Direktur Lingkar Madani Indonesia (LIMA) Ray Rangkuti menambahkan, Presiden Jokowi harus membuka diri terhadap masukan dari masyarakat dan media terkait dengan jejak rekam calon. Selain itu, calon Kapolri mesti berkomitmen dan memiliki konsep agar Polri menjadi transparan terhadap masyarakat. Jokowi mesti meminta komitmen calon Kapolri agar menyelesaikan sejumlah pekerjaan rumah kasus penegakan hukum agar dapat diselesaikan.

“Jangan hanya kasus kecil diselesaikan untuk mencari sensasi menutupi kasus besar,” ujarnya.

Tak kalah penting, calon Kapolri mesti berkomitmen untnuk membuat Polri menjadi lebih profesional. Ia berpandangan pemilihan calon Kapolri menjadi pekerjaan berat bagi pemerintahan Jokowi. Pasalnya harapan publik terhadap sosok Kapolri mendatang amatlah besar.

“Kita semua berkepentingan agar calon diselidiki oleh KPK, PPATK, Dirjen Pajak, juga kita butuh pikiran-pikiran calon Kapolri terhadap sejumlah persoalan penegakan hukum, Kamtibmas, dan penuntasan kasus korupsi,” ujarnya.

Kewenangan Presiden
Kapolri Jenderal Sutarman enggan mengomentari terkait wacana pergantian posisinya. Menurutnya, pergantian Kapolri menjadi ranah kewenangan Presiden Jokowi. Ia pun menyerahkan sepenuhnya kepada Presiden Jokowi. “Kita serahkan sepenuhnya pada presiden, saya tidak akan komentar apa pun tentang itu,” ujarnya seusai melantik Kapolda Banten dan Papua Barat di Gedung Mabes Polri.

Jenderal polisi bintang empat itu memang memasuki masa pensiun pada Oktober mendatang. Menurutnya, kewenangan presiden untuk mengganti pejabat Kapolri, sekalipun belum memasuki masa pensiun. “Presiden bisa mempercepat, bisa memperlambat. Bisa kapan saja, itu hak presiden,” ujarnya.

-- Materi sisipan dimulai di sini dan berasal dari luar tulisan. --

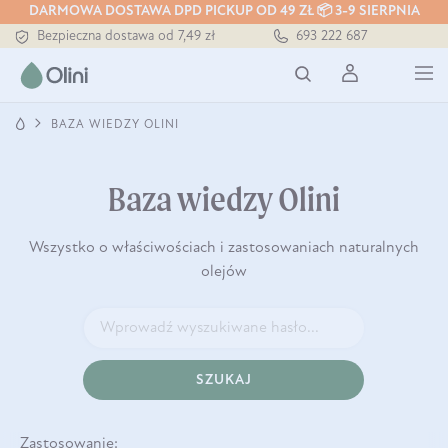
DARMOWA DOSTAWA DPD PICKUP OD 49 ZŁ 📦 3-9 SIERPNIA
Bezpieczna dostawa od 7,49 zł
693 222 687
Darmowa dostawa od 199 zł
Tłoczony zawsze na zimno
BAZA WIEDZY OLINI
Baza wiedzy Olini
Wszystko o właściwościach i zastosowaniach naturalnych
olejów
SZUKAJ
Zastosowanie:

Mantan Kapolda Metro Jaya itu lebih jauh berpandangan, calon Kapolri mesti jenderal polisi bintang tiga. Terkait dengan kebiasaan calon Kapolri didasarkan pada angkatan di Akademi Kepolisian (Akpol), bagi Sutarman tak menjadi persoalan. “Saya kira tidak ada lagi urutan angkatan. Kembali lagi itu adalah kewenangan presiden. Tapi dalam undang-undang kita, bahwa calon Kapolri itu adalah bintang tiga,” pungkasnya.